◆ Data extracts ◆
---+---
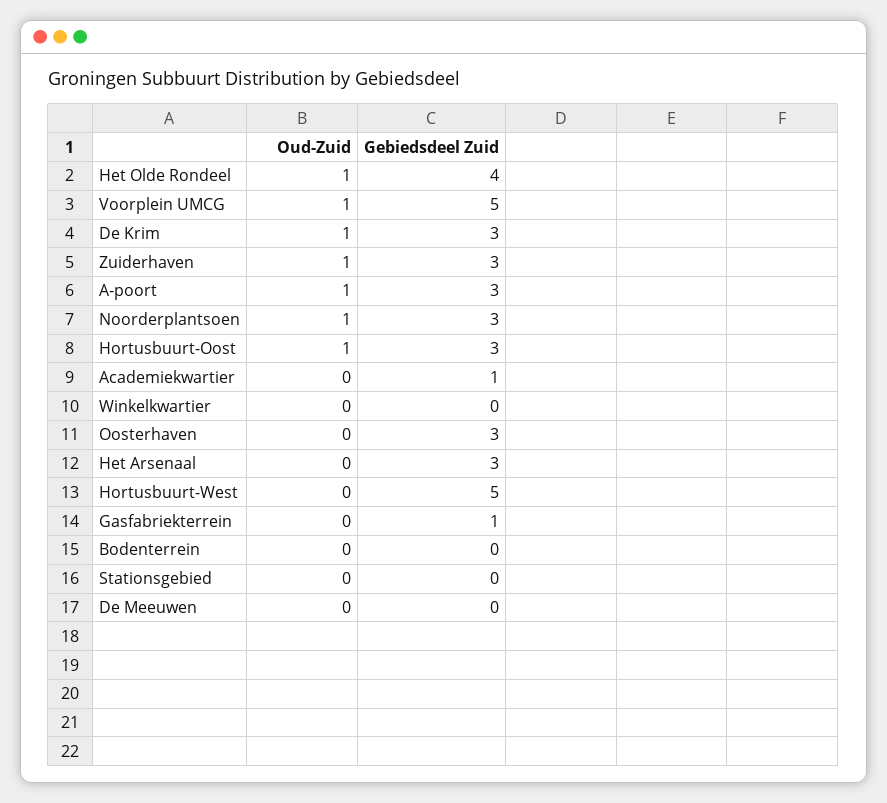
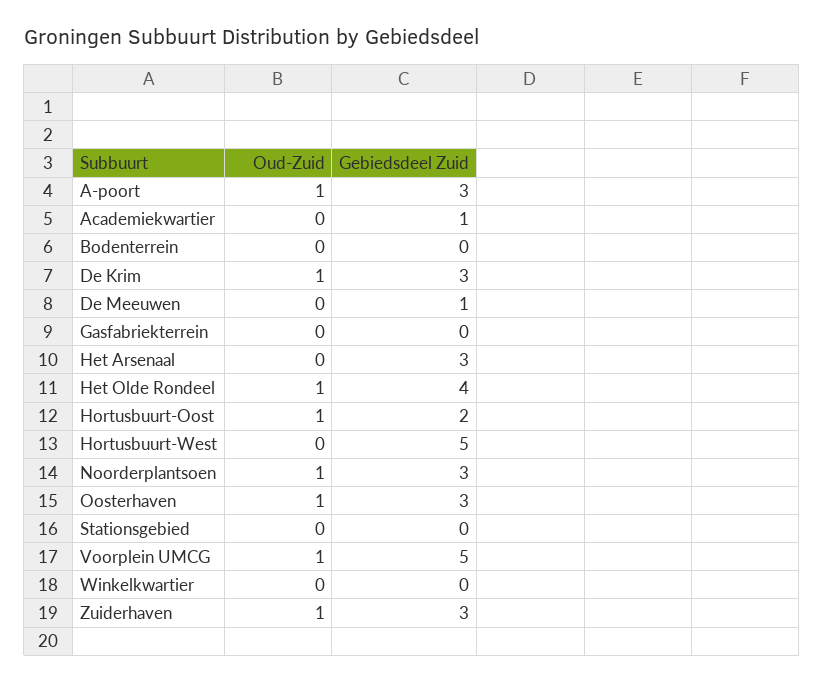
  {
    "Oud-Zuid": {
      "Het Olde Rondeel": 1,
      "Voorplein UMCG": 1,
      "De Krim": 1,
      "Zuiderhaven": 1,
      "A-poort": 1,
      "Noorderplantsoen": 1,
      "Hortusbuurt-Oost": 1,
      "Academiekwartier": 0,
      "Winkelkwartier": 0,
-     "Oosterhaven": 0,
+     "Oosterhaven": 1,
      "Het Arsenaal": 0,
      "Hortusbuurt-West": 0,
      "Gasfabriekterrein": 0,
      "Bodenterrein": 0,
      "Stationsgebied": 0,
      "De Meeuwen": 0
    },
    "Gebiedsdeel Zuid": {
      "Het Olde Rondeel": 4,
      "Voorplein UMCG": 5,
      "De Krim": 3,
      "Zuiderhaven": 3,
      "A-poort": 3,
      "Noorderplantsoen": 3,
-     "Hortusbuurt-Oost": 3,
+     "Hortusbuurt-Oost": 2,
      "Academiekwartier": 1,
      "Winkelkwartier": 0,
      "Oosterhaven": 3,
      "Het Arsenaal": 3,
      "Hortusbuurt-West": 5,
-     "Gasfabriekterrein": 1,
+     "Gasfabriekterrein": 0,
      "Bodenterrein": 0,
      "Stationsgebied": 0,
-     "De Meeuwen": 0
+     "De Meeuwen": 1
    }
  }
---+---
◆ Aim of the exercise ◆
Read through the listing and copy each line in which the word "Noorderplantsoen" occurs.

◆ Expected answer ◆
      "Noorderplantsoen": 1,
      "Noorderplantsoen": 3,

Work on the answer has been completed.